AI breakthrough in mineral processing unlocking millions in value

Annual review 2025
Insights

AI breakthrough in mineral processing unlocking millions in value

Global mining and processing operations are under intense pressure. Ore grades are declining, operating costs are increasing, mineralogical complexity is rising, and a new generation of operators is entering the workforce just as process experts are retiring. For operators and metallurgists, these realities play out in control rooms every day: changing ore bodies, frequent disturbances, and lost revenue when setpoint decisions are not optimal.

While geometallurgical variability remains a dominant driving force for downstream performance, our experience across many operations suggests that 5–20% of process variability and metal losses in minerals processing circuits can be traced directly to sub-optimal setpoint selection. In an industry built on thin margins and volatile markets, that’s the difference between a mine that thrives and a mine that merely survives.

Conventional advanced process control (APC) solutions, such as fuzzy logic and matrix model systems, plateau in variable, complex environments where the rules of the game keep changing. When coupled with operator limitations, value is left on the table. This is where AI-assisted process control steps in.

Artificial intelligence offers enormous promise. But in complex industrial environments, AI cannot deliver value in isolation. At least, not yet. To be effective, it must be rooted in clear problem definition, accurate process models, and, importantly, in operator experience that gives context to the data. Yes, algorithms are essential, but first, understanding the problem and the desired outcome is the critical challenge.

Hatch has developed a groundbreaking AI-assisted process control—a new control paradigm that combines first-principles models, process knowledge, and adaptive neural network technology to continuously support operator decision-making in real time.

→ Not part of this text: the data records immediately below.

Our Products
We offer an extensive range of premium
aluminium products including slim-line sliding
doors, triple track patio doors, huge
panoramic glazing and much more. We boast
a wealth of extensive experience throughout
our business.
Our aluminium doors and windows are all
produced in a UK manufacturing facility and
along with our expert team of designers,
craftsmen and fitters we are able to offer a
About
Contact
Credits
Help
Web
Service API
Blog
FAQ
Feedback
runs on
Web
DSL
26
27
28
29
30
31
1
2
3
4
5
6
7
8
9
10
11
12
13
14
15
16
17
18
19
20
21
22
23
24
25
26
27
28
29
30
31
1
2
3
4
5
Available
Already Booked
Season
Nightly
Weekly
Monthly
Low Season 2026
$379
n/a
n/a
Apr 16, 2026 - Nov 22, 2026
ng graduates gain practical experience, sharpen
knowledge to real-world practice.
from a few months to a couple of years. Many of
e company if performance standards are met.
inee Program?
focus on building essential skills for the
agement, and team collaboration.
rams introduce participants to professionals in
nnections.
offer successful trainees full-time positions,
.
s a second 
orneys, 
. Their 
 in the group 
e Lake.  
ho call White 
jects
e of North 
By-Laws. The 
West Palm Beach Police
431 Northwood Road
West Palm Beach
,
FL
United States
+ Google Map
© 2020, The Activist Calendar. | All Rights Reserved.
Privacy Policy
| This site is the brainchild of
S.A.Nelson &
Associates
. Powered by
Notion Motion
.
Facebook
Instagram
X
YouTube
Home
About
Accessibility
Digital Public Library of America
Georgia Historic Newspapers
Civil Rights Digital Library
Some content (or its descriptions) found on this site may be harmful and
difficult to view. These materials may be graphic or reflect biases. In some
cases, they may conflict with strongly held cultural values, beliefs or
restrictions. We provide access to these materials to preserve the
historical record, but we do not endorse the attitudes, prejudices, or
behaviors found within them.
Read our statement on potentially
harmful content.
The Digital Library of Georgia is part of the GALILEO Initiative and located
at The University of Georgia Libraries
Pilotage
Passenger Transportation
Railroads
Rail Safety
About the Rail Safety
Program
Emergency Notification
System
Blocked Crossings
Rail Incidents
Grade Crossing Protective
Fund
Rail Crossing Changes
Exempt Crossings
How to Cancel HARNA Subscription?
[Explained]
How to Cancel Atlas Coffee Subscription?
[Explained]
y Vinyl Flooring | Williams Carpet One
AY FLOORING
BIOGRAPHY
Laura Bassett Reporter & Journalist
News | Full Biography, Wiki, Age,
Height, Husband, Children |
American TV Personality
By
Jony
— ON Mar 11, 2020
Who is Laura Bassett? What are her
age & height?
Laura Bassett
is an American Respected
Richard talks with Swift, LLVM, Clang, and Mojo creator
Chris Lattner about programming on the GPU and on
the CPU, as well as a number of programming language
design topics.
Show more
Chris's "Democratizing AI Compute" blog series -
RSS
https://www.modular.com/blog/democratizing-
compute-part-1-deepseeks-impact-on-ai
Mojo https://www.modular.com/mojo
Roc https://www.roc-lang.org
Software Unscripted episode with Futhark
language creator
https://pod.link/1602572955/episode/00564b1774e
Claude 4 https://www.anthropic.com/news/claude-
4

It’s embedded intelligence, built directly into the asset, enabling plants to run better, faster, and more consistently. More than a simulation or digital overlay, it is intelligence that lives inside the operating asset, augmenting operators and unlocking new levels of performance.

Applying Hatch’s AI-assisted process control

MMG’s Dugald River Mine is one of the world’s highest-grade zinc deposits. From commissioning, the mine’s operators had built a culture of continuous improvement and strong baseline zinc circuit performance, with rougher-scavenger recovery averaging ~96%. Despite multiple improvements, the Dugald River team were still experiencing recovery variability associated with changing feeds and setpoint decision inconsistency. They began looking toward process-centric AI to autonomously optimize “treatment recipes” as the plant feed dynamically changed.

Following an extensive market scan, MMG partnered with Hatch to take a fundamentally different approach to process automation, grounded in process-first engineering and purpose-built AI. Guided by deep operational, process, and machine learning expertise, we developed and deployed a closed-loop AI system capable of accurately modeling flotation behavior and autonomously selecting optimal setpoints, all in real time and completely integrated into the control layer. Commissioned in January 2025, this AI-assisted flotation controller is one of the first applications of autonomous neural networks in mineral processing.

MMG’s AI implementation targets maximum net smelter return (a net-revenue objective) on each short-interval decision loop. Without a single physical modification to the plant, this objective aims to achieve measurable, sustainable improvements in the grade-recovery position of the process, reagent consumption management, and stable, autonomous plant control.

Based on the efficiency of our deployment, the payback period will be measured in weeks and months, not years.

This closed-loop technology took what was initially an idea to encode great operator decision-making, and is creating a paradigm shift. It is proof that the technology works in production, and it provides the confidence to extend the technology across a range of other metallurgical processes within concentrators, hydrometallurgical plants, and smelters.

Taking it forward

Unlike black-box AI models, our solution is built with high transparency. It doesn’t just recommend setpoints, it exposes critical operational relationships, reports its errors, encodes knowledge, and validates decisions against process heuristics, moving beyond known limitations of advanced process control and model predictive control. It mimics existing operational concepts and makes them more easily accepted by operators. No AI system succeeds if the operators on the ground don’t believe in or understand its recommendations.

Hatch’s AI-assisted process control is built to solve:

  • Multivariate decisions with many inputs and many outputs
  • Decisions made on a minute-by-minute timescale where operators still intervene frequently
  • Complex or nonlinear relationships between inputs and outputs
  • Areas where small incremental improvements generate large economic gains (throughput, recovery, energy, asset life).

The success at Dugald River resulted from a combination of human expertise and system design, merging decades of metallurgical knowledge with machine learning capabilities to create a unique solution. It’s an important leap toward full bidirectional process automation and marks a turning point in mineral processing not yet seen before. The potential of AI to transform how the mineral processing sector operates is enormous. It’s an adaptable paradigm with flotation as just the first successful application. And it’s only the tip of the iceberg.